The task
Images are to be left out; everything else in the listing should be repeated exactly.
++++ Source material
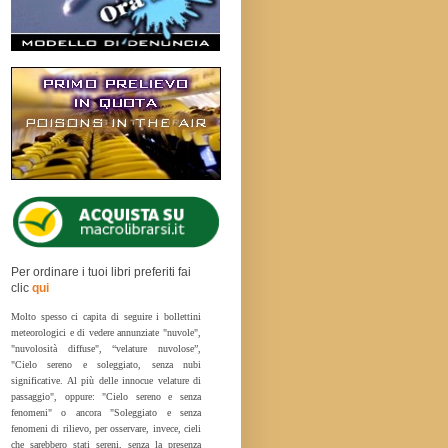
Per ordinare i tuoi libri preferiti fai
clic
qui
Molto spesso ci capita di seguire i bollettini
meteorologici e di vedere annunziate "nuvole",
"nuvolosità diffuse", “velature nuvolose”,
"Cielo sereno e soleggiato, senza nubi
significative. Al più delle innocue velature di
passaggio", oppure: "Cielo sereno e senza
fenomeni" o ancora "Soleggiato e senza
fenomeni di rilievo, per osservare, invece, cieli
che sarebbero stati sereni, senza la presenza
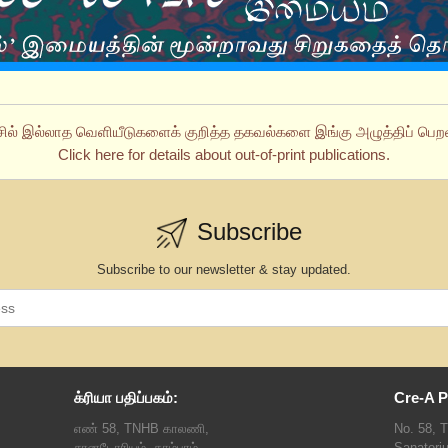
சில் இல்லாத வெளியீடுகளைக் குறித்த தகவல்களை இங்கு அழுத்திப் பெறல
Click here for details about out-of-print publications.
Subscribe
Subscribe to our newsletter & stay updated.
க்ரியா பதிப்பகம்:
Cre-A P
எண் 58, TNHB காலணி,
No. 58, 
சானடோரியம், தாம்பரம்
Sanatori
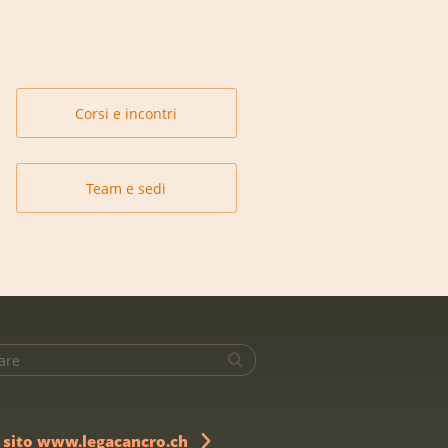
Corsi e incontri
Team e sedi
l sito www.legacancro.ch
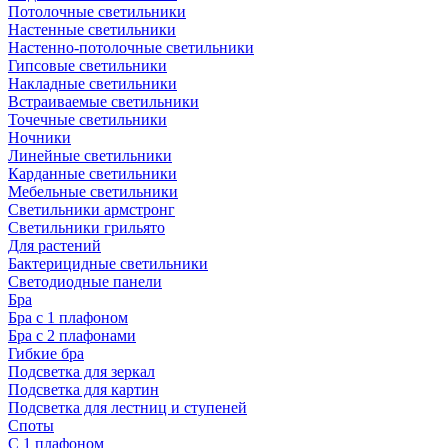
Потолочные светильники
Настенные светильники
Настенно-потолочные светильники
Гипсовые светильники
Накладные светильники
Встраиваемые светильники
Точечные светильники
Ночники
Линейные светильники
Карданные светильники
Мебельные светильники
Светильники армстронг
Светильники грильято
Для растений
Бактерицидные светильники
Светодиодные панели
Бра
Бра с 1 плафоном
Бра с 2 плафонами
Гибкие бра
Подсветка для зеркал
Подсветка для картин
Подсветка для лестниц и ступеней
Споты
С 1 плафоном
++++++++
Result of the task
Per ordinare i tuoi libri preferiti fai
clic
qui
Molto spesso ci capita di seguire i bollettini
meteorologici e di vedere annunziate "nuvole",
"nuvolosità diffuse", “velature nuvolose”,
"Cielo sereno e soleggiato, senza nubi
significative. Al più delle innocue velature di
passaggio", oppure: "Cielo sereno e senza
fenomeni" o ancora "Soleggiato e senza
fenomeni di rilievo, per osservare, invece, cieli
che sarebbero stati sereni, senza la presenza
சில் இல்லாத வெளியீடுகளைக் குறித்த தகவல்களை இங்கு அழுத்திப் பெறல
Click here for details about out-of-print publications.
Subscribe
Subscribe to our newsletter & stay updated.
க்ரியா பதிப்பகம்:
Cre-A P
எண் 58, TNHB காலணி,
No. 58, 
சானடோரியம், தாம்பரம்
Sanatori
Corsi e incontri
Team e sedi
l sito www.legacancro.ch
Потолочные светильники
Настенные светильники
Настенно-потолочные светильники
Гипсовые светильники
Накладные светильники
Встраиваемые светильники
Точечные светильники
Ночники
Линейные светильники
Карданные светильники
Мебельные светильники
Светильники армстронг
Светильники грильято
Для растений
Бактерицидные светильники
Светодиодные панели
Бра
Бра с 1 плафоном
Бра с 2 плафонами
Гибкие бра
Подсветка для зеркал
Подсветка для картин
Подсветка для лестниц и ступеней
Споты
С 1 плафоном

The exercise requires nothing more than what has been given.